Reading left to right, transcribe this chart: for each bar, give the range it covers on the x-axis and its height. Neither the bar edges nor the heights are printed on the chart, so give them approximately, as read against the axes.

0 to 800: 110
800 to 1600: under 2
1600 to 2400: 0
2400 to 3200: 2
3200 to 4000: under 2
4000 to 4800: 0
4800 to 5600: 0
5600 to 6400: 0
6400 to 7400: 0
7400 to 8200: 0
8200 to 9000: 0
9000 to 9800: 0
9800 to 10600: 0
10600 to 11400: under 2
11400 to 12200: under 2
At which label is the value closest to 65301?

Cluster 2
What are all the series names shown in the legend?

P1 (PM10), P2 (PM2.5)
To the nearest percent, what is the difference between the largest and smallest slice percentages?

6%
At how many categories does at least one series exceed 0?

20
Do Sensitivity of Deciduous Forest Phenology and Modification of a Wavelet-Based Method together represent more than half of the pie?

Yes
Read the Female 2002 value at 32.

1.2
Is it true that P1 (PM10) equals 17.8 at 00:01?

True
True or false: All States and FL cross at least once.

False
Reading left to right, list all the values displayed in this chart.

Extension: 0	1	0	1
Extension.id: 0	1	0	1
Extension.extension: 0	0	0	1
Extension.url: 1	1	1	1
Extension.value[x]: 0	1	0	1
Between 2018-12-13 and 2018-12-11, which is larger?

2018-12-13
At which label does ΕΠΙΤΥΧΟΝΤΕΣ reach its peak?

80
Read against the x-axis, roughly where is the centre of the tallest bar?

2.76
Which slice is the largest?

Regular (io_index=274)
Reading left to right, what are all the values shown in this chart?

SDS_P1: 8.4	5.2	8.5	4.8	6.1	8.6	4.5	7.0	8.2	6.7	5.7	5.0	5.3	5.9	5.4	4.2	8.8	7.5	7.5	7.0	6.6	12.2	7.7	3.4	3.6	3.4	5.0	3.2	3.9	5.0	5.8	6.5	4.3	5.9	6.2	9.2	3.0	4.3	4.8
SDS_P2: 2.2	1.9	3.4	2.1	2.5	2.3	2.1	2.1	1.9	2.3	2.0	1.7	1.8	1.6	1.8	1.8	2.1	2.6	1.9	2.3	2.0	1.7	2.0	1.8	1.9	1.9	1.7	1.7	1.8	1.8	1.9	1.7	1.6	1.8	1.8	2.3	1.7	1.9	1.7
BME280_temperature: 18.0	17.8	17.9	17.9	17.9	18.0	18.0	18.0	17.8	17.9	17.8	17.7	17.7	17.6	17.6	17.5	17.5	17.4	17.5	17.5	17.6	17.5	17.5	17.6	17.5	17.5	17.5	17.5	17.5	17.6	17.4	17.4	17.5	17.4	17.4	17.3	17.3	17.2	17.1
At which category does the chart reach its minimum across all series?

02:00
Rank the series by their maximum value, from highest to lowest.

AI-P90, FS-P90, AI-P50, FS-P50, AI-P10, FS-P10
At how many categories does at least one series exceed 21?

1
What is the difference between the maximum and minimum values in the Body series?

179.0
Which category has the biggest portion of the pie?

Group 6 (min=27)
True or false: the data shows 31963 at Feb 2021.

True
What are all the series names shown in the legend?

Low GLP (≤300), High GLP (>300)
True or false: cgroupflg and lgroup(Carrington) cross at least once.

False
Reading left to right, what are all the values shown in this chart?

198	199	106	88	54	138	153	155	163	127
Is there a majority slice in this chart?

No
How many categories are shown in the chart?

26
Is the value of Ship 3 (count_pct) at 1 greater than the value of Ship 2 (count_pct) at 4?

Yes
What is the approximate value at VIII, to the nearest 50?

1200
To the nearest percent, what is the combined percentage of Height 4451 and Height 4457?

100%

★ ★ ★ ★

Quote the records word for word, starting at the line that contains "Low GLP (≤300), High GLP (>300)" and continuing through the last line of the records, with both ends included.

Low GLP (≤300), High GLP (>300)
True or false: cgroupflg and lgroup(Carrington) cross at least once.

False
Reading left to right, what are all the values shown in this chart?

198	199	106	88	54	138	153	155	163	127
Is there a majority slice in this chart?

No
How many categories are shown in the chart?

26
Is the value of Ship 3 (count_pct) at 1 greater than the value of Ship 2 (count_pct) at 4?

Yes
What is the approximate value at VIII, to the nearest 50?

1200
To the nearest percent, what is the combined percentage of Height 4451 and Height 4457?

100%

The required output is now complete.